> **Assignment**:
Look below for the line containing "Table 17. State" and the line containing "Figure 10. AA"; repeat exactly those two lines and all lines between them, and nothing else.
--*--
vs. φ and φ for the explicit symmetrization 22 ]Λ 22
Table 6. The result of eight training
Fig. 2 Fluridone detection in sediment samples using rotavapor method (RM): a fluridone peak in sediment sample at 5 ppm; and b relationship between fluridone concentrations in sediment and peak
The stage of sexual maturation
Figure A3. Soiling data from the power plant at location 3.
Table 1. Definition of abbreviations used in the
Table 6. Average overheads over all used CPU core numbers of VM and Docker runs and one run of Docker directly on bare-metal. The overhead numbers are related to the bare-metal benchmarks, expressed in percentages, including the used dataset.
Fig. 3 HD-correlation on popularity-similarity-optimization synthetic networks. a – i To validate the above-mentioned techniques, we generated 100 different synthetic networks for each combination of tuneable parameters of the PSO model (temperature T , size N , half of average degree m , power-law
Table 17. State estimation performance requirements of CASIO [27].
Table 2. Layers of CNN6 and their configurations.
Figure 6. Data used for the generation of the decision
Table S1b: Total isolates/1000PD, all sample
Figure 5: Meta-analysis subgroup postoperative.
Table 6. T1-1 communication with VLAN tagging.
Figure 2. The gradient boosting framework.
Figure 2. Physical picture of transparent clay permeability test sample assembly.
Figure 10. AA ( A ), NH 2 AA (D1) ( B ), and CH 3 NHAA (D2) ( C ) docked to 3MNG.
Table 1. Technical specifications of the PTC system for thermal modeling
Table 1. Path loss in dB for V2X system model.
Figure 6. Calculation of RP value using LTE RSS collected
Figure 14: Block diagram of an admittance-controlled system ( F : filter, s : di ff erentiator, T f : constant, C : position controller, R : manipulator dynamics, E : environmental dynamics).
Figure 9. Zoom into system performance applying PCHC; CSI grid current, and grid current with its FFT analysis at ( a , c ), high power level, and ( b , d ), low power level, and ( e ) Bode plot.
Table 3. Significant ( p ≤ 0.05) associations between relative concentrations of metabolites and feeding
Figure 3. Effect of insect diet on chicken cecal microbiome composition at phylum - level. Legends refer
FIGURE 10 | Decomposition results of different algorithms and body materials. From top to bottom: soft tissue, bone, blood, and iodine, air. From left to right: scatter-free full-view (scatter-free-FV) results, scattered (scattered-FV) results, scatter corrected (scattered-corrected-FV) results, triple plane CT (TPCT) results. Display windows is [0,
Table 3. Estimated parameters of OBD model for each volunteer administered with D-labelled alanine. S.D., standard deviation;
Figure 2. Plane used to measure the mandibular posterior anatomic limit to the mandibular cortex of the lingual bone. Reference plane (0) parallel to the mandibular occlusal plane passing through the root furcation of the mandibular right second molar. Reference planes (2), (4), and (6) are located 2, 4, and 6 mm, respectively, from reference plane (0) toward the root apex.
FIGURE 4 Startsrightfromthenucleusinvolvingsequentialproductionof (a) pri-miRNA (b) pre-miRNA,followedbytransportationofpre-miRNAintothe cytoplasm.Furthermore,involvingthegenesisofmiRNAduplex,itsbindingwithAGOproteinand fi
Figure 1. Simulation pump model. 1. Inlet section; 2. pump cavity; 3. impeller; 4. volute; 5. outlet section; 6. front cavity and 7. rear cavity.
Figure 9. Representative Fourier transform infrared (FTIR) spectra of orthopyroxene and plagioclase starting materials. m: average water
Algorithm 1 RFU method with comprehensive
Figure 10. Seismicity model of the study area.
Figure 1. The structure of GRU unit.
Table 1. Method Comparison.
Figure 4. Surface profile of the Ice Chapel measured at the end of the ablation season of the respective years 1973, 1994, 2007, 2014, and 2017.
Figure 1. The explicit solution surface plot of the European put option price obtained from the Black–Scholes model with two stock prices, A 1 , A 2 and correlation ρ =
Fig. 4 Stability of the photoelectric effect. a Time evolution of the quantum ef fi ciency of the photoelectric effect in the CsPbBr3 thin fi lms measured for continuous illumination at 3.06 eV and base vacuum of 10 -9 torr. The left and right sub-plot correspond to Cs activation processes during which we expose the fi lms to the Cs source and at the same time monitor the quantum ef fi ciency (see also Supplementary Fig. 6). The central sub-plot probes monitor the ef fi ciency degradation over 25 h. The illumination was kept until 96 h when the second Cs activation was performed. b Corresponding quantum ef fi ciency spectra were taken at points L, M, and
--*--
> **Task output**:
Table 17. State estimation performance requirements of CASIO [27].
Table 2. Layers of CNN6 and their configurations.
Figure 6. Data used for the generation of the decision
Table S1b: Total isolates/1000PD, all sample
Figure 5: Meta-analysis subgroup postoperative.
Table 6. T1-1 communication with VLAN tagging.
Figure 2. The gradient boosting framework.
Figure 2. Physical picture of transparent clay permeability test sample assembly.
Figure 10. AA ( A ), NH 2 AA (D1) ( B ), and CH 3 NHAA (D2) ( C ) docked to 3MNG.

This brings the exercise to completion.